17/02/2019

Que el precio no sea la única variable al comprar alimentos

Muchas y muchos saben que la fauna salvaje tiende a extinguirse, que se corren las fronteras agrícolas, que se generalizan monocultivos, que se contamina y que se calienta el planeta. Son temas sobre los cuales existe mediana conciencia. Pero menos gente es la que sabe que, en forma simultánea, asistimos a un empobrecimiento significativo de las especies vegetales y animales que contribuyen a la alimentación.

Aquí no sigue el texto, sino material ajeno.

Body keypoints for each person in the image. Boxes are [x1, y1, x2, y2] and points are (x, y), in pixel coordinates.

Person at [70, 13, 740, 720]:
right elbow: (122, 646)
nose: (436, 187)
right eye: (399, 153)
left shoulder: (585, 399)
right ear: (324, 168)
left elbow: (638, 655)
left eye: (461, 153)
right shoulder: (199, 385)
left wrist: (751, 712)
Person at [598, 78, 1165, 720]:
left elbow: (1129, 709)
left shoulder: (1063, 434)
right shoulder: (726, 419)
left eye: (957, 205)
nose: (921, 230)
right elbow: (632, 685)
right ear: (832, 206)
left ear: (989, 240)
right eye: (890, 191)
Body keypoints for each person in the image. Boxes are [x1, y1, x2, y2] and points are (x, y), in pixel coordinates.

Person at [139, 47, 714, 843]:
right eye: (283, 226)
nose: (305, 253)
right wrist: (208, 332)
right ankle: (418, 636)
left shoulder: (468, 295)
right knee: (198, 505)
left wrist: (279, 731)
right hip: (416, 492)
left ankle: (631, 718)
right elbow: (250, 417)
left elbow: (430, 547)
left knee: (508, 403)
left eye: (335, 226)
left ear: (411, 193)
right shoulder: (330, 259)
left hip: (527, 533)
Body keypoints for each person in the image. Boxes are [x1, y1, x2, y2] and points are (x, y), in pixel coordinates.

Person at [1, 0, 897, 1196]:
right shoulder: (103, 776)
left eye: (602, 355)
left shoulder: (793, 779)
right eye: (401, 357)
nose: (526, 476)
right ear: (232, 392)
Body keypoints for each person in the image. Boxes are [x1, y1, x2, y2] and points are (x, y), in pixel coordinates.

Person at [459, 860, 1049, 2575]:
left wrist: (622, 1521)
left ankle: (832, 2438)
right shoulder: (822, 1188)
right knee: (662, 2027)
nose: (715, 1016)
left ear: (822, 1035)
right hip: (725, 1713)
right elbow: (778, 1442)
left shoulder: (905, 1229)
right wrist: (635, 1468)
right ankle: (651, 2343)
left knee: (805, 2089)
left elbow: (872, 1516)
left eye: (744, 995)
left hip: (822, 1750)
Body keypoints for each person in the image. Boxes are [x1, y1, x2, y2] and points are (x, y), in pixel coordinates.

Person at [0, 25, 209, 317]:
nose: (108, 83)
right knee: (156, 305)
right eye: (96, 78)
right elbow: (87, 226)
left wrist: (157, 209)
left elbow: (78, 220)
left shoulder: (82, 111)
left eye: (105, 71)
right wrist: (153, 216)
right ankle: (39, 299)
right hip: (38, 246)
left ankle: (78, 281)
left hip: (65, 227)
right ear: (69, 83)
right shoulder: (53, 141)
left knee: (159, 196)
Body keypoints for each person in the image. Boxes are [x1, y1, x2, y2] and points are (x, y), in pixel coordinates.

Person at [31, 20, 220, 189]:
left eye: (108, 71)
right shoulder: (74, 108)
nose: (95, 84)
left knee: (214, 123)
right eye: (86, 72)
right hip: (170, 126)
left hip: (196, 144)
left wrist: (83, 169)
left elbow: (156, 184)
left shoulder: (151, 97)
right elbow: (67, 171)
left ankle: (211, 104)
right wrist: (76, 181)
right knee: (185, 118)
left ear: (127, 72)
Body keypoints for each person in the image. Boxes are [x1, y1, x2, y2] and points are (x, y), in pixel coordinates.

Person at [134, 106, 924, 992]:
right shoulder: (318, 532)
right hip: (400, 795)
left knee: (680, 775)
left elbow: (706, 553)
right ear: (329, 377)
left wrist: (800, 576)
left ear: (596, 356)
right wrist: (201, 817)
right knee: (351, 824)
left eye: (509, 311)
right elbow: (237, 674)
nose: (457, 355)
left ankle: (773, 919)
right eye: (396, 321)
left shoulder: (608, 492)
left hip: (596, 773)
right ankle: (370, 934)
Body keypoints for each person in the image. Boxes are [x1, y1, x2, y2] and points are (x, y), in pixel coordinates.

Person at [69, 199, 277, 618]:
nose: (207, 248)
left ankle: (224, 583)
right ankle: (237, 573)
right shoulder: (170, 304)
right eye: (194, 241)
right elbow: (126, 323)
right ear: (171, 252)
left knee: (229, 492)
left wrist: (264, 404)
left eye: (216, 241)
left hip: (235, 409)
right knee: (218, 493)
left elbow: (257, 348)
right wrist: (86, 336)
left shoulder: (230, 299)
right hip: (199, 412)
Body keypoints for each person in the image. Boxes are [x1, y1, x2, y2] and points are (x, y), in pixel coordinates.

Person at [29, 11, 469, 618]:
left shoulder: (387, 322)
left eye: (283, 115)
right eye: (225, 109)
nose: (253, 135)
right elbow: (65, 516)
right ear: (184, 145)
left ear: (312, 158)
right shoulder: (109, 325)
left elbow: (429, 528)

La industrialización de verduras, cereales, frutas y carnes exigió como contrapartida el abandono sustantivo de miles de variedades con la excusa de virtudes exclusivamente comerciales, como el aspecto o la durabilidad en las góndolas. Si prestamos atención a la problemática, veremos que está en curso una reducción drástica en la diversidad de la comida que ronda el 90 por ciento, a contar desde comienzos del siglo XX.

La tendencia es la simplificación y la uniformidad, un auténtico atentado contra la riqueza alimentaria. En Estados Unidos, desapareció el 90 por ciento de la variedad de las frutas y verduras. Por ejemplo, de siete mil modalidades de manzana que existían en el siglo XIX, apenas si queda un centenar. Pero el problema no es solo estadounidense: el 90 por ciento de las variedades de trigo desapareció en China mientras que, en Filipinas, de miles de tipos de arroz solo persisten cien.

Como posible respuesta a la uniformidad, durante la década pasada, se pusieron de moda en Estados Unidos y Europa las llamadas “plantas tradicionales”. La tendencia contó con el impulso de una corriente gastronómica que valora los productos locales y pretende conservar el sabor y la singularidad de las diferentes variedades. Funcionan como refugio de la diversidad los mercados rurales y las verdulerías o fruterías relativamente selectas, ya que las “plantas tradicionales” no tienen lugar en las cadenas de supermercados, que se caracterizan por ofrecer frutas y verduras de variedad única que se cultivan por su aspecto uniforme o por su facilidad de transporte, no tanto por su sabor o calidad.

En Bariloche, volvemos a poner como ejemplo a la Feria de Horticultores que funciona sábados de por medio durante el verano, en la plaza Belgrano. Los productos que allí se ofrecen no viajan centenares o miles de kilómetros y, de esa manera, al disminuir el uso de combustible de origen fósil, ayudan a enfriar el planeta. Pero, además, los productores acercan a la mesa habas o arvejas frescas, de sabor inconfundible y recuerdos de niñez, entre otras verduras.

La necesidad de conservar las variedades tradicionales no tiene que ver con modas gourmet, sino con proteger y asegurar el abastecimiento. La abrumadora mayoría de la gente que vive en las ciudades no se detiene a pensar en la procedencia de su comida y, menos aún, en su forma de producción. Pareciera que la única variable a tener en cuenta es el precio pero, en realidad, haríamos bien en ampliar el abanico de nuestras preocupaciones porque, según los cálculos de los especialistas, en los últimos 100 años, se perdió más de la mitad de las plantas que se cultivaban para la alimentación. Además, supieron existir ocho mil razas de animales domésticos cuando, en nuestros días, 1.600 están en peligro de extinción o ya se extinguieron.

La diversidad siempre será más beneficiosa que la uniformidad, en todos los órdenes de la vida e, incluso, en la alimentación. Pero, además, la imposición de unas pocas variedades en reemplazo de la riqueza que conocieron nuestros abuelos entraña riesgos muy concretos y angustiantes. Si las enfermedades o el cambio climático diezmaran a las pocas especies vegetales o animales que se usan para alimentar a la población, resulta obvio que se necesitarán con desesperación a las variedades que ya se perdieron o se están perdiendo.

Se dice que alrededor del 90 por ciento del trigo del mundo carece de defensas ante el hongo que produce la roya negra. Los científicos calculan que, solo en Asia y África, la cantidad de trigo en peligro podría dejar a mil millones de personas sin la base de su alimentación, merma que provocaría una crisis. Es evidente, entonces, la urgencia de recuperar diversidad en la producción de alimentos.

Durante diez mil años de ensayos con cultivos y domesticación de animales, se aportó a una increíble y sana biodiversidad que, en la actualidad, tiende a desaparecer. Agricultores y ganaderos desarrollaron razas de animales y variedades de plantas que se adaptaban a las peculiaridades del clima y sus entornos. Cada semilla o raza domesticada constituía la respuesta a problemas específicos, como las sequías o las plagas, en un lugar concreto. La exacerbación de la agroindustria echa por la borda diez milenios de historia y nos pone en peligro. Hay que tomar parte en la disputa.